Robocop (no, not that one) is now stomping through the streets of Dubai, safeguarding its citizens and upholding law and order in the United Arab Emirates’ most famous city.
The robotic officer went on duty on Tuesday and could be the first of many to start work for the Dubai Police Force.
Shown off this week at the Gulf Information Security and Expo Conference, the new employee is identifiable as a cop thanks mainly to the police hat perched on its head. It stands at a not-too-imposing 1.5-meters, weighs 220 pounds (100 kg), and features a touchscreen display on its torso that can be used to report crimes and even pay fines for things such as traffic violations.
The crime-busting android moves around on wheels, can speak six languages, and has the ability to detect a person’s emotions and facial expressions, and respond accordingly, local media reported. That sounds very similar to SoftBank’s Pepper robot, but the newest addition to Dubai’s police unit is actually the work of Spain-based PAL Robotics with a number of skills added by Google and also IBM with its Watson AI system.

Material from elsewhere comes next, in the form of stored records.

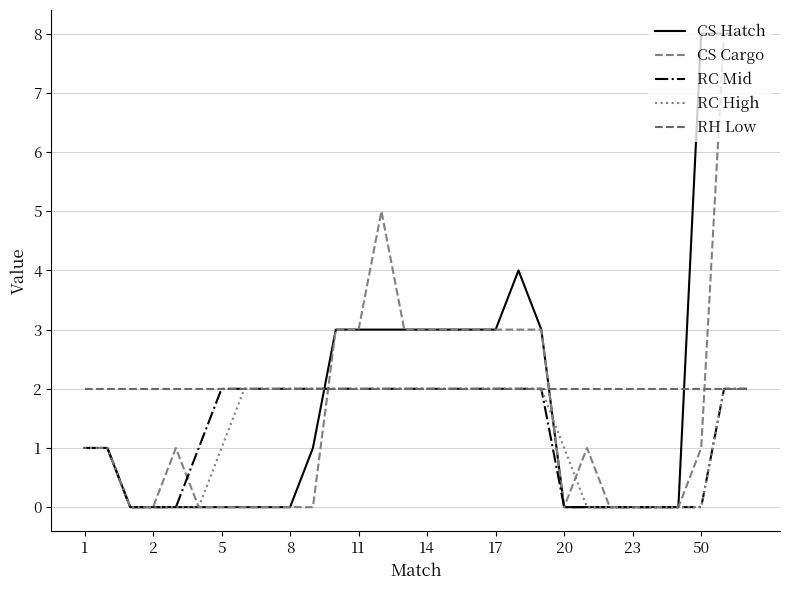

At which label does RH Low reach its peak?

1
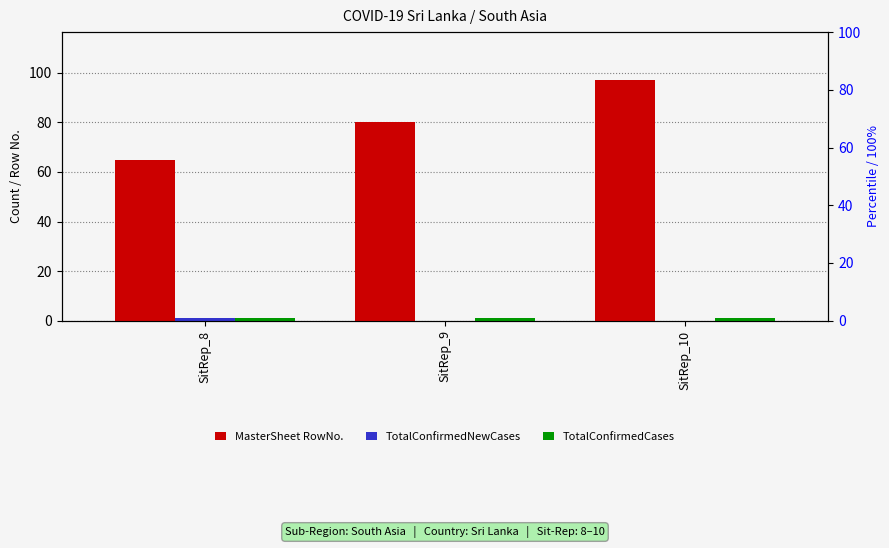

Rank the series at SitRep_10 from lowest to highest value.

TotalConfirmedNewCases, TotalConfirmedCases, MasterSheet RowNo.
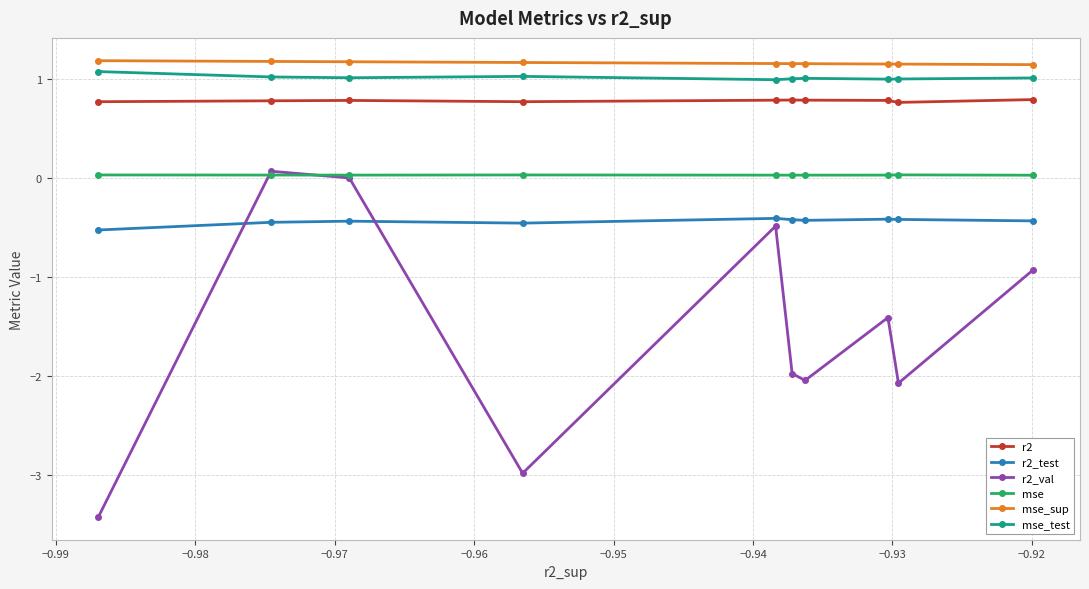

What is the average value of the r2_test series?

-0.4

PAL Robotics describes its creation as a “full-size humanoid service robot” that can navigate autonomously or be piloted remotely. It can function for eight hours on a single charge and is capable of a battery “hot-swap,” meaning that if it’s chasing after a suspect toward the end of a shift, its battery can be changed mid-chase without having to waste time powering down.
Commenting on its latest recruit, a spokesman for Dubai Police said, “With an aim to assist and help people in the malls or on the streets, the Robocop is the latest smart addition to the force and has been designed to help us fight crime, keep the city safe, and improve happiness levels.”
While we can’t imagine Robocop in its current form sorting out a bar brawl, solving a complex fraud case, or rescuing a cat from a tree, it may well prove effective for receiving crime reports, giving directions, and — thanks to that hat — presenting an air of authority wherever it goes. And as the technology develops it’ll be in a position to take on an increasing number of responsibilities.
If the law-enforcing robot proves successful, Dubai wants to use more of them to make up 25 percent of its police personnel by 2030. It even has plans to build the world’s first “smart police station” containing zero human employees. In a city very much known for its outlandish projects, who’s to say they can’t achieve it.